A sixth-grade science teacher himself, Holleran said today’s science classes include a lot of hands-on activities in order to spur students’ interest in the subject.

The students, many of them dressed in laboratory coats, seemed to take the day’s theme to heart. Kindergartner Keilei Latragna was dressed as a chef and said she knew how to make “ice whip” — ice cream with whipped cream. Her classmate, Aiden P. Rutherford, was dressed as “Professor Smart” and said he made toys.

Fifth-grader Bobby Ryan said he wants to be a robotics scientist someday, and brought a plastic foam model of a robot to school.

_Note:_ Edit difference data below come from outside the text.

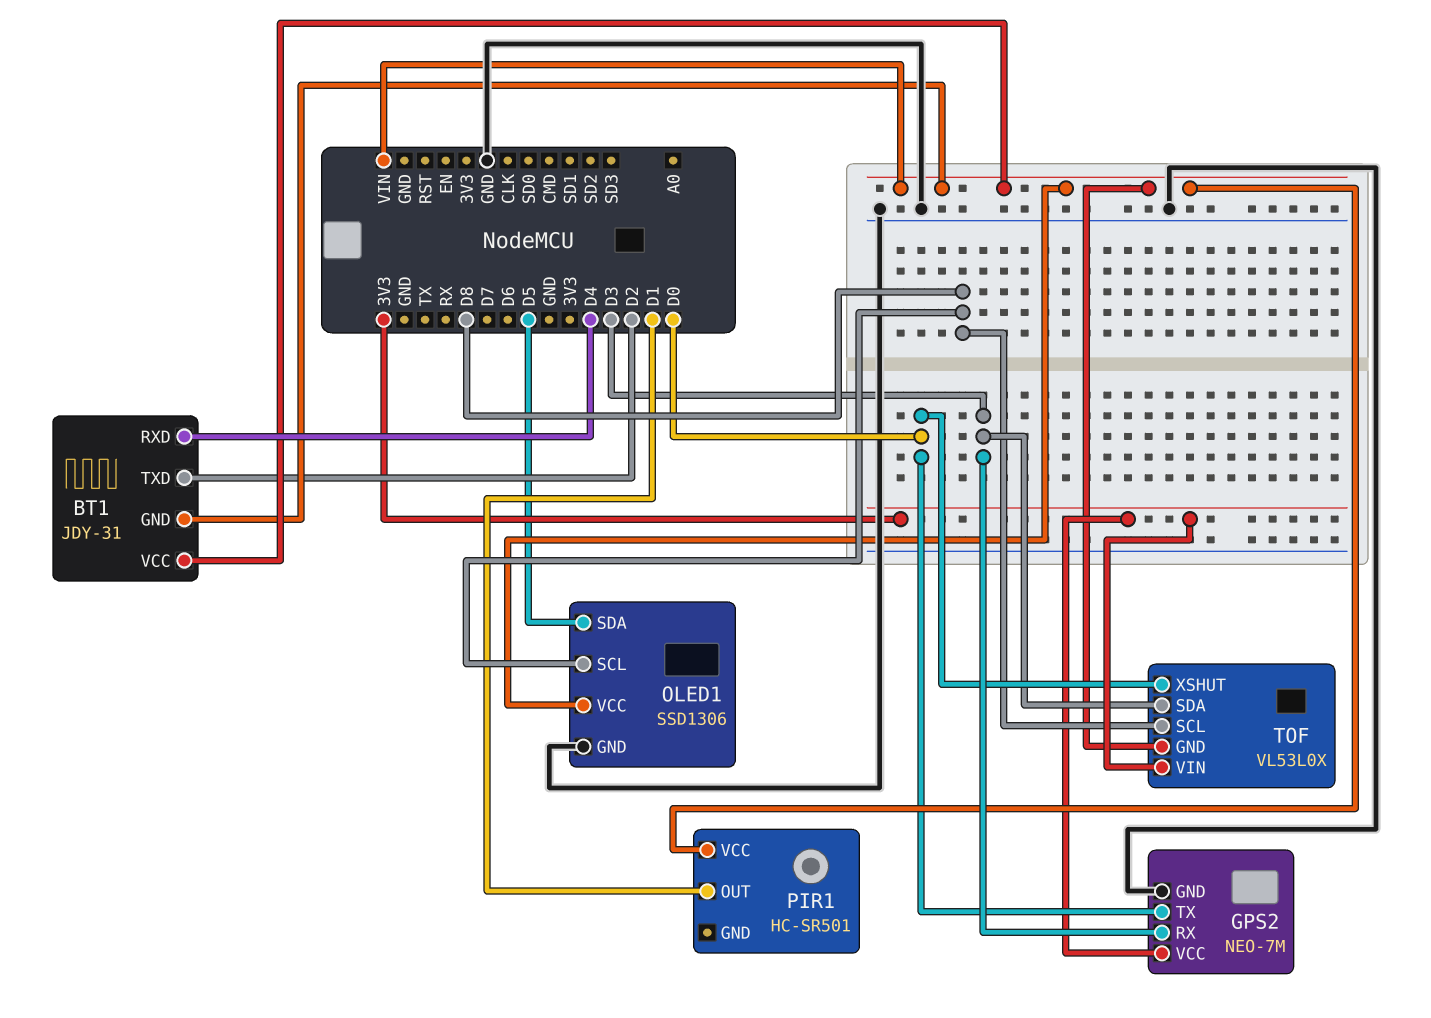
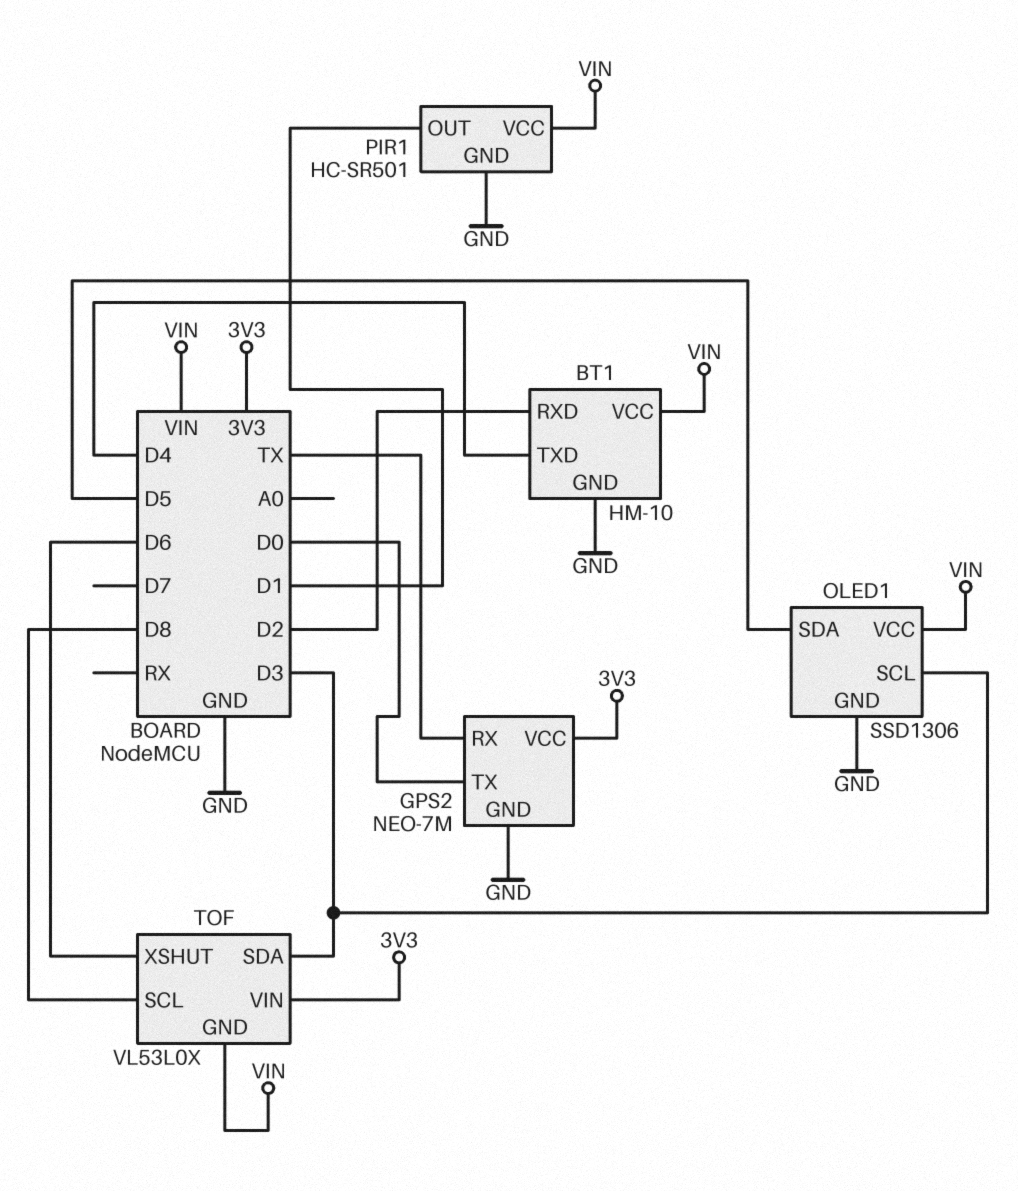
BT1: JDY-31 -> HM-10
BT1 pin GND: VIN -> GND
BT1 pin RXD: D4 -> D2
BT1 pin TXD: D2 -> D4
GPS2 pin RX: D3 -> TX
OLED1 pin SCL: D8 -> D3
PIR1 pin GND: none -> GND
TOF pin XSHUT: D0 -> D6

The robot was called “JinkBot 3000,” short for Jenkins Is Notoriously Kool Because Of Tacos. The robot’s back was slung with a plate to serve tacos, and the robot itself was designed to run on one can of motor oil a month, Bobby said. The robot also could be used to clean your room and make your bed, he said.

Bobby noted that the “cool” dome head of his robot was concocted from materials his family had.

“My family’s kind of crafty, so we keep things in the basement,” he said.

Adriana Pierleoni, a third-grader, also apparently hails from a craft-loving family. With the help of her mother, Adriana designed a book with pages that have magnetic strips, enabling the reader to turn the pages with a magnet.

“I wanted to have a book that automatically flipped when I flipped the page,” she said.

Eventually, she said, she’d like to design a book that turns its pages in response to voice commands.

The students weren’t the only ones getting into the spirit of the day, as several teachers, parent volunteers and invited presenters also dressed up and gave presentations on inventions.

In the school’s music room, Lynne Belluscio, director of the Le Roy Historical Society, told the children that Jell-O gelatin dessert was invented in her Genesee County locale by Pearle Wait. He sold his formula to Orator Frank Woodward, whose marketing campaign succeeded in making Jell-O a household name, she noted.

In the school gym, Julie Crispino, whose daughter, Diana, is in sixth grade, gave a presentation on the history of various inventions. Assisted by Danette Vail, who has three children at the school, Crispino stood in front of several tables filled with such household items as computers, curling irons and clothing and spoke about the evolutionary process that led to certain inventions.

All inventions result from a desire to meet a need or want, and then from efforts to improve a device’s or item’s ability to meet that need or want, said Crispino, who sported a lightbulb on her head. For example, she said modern music-listening devices such as iPods are the end result of decades of improvements in record-playing technology that began with the phonograph. On a related note, she said, digital clocks evolved from ancient sundials.

Crispino noted that the phrase “to build a better mousetrap” embodies the spirit of inventiveness.

“You don’t have to invent something entirely new,” she told the students. “You just have to take that mousetrap and make it better.”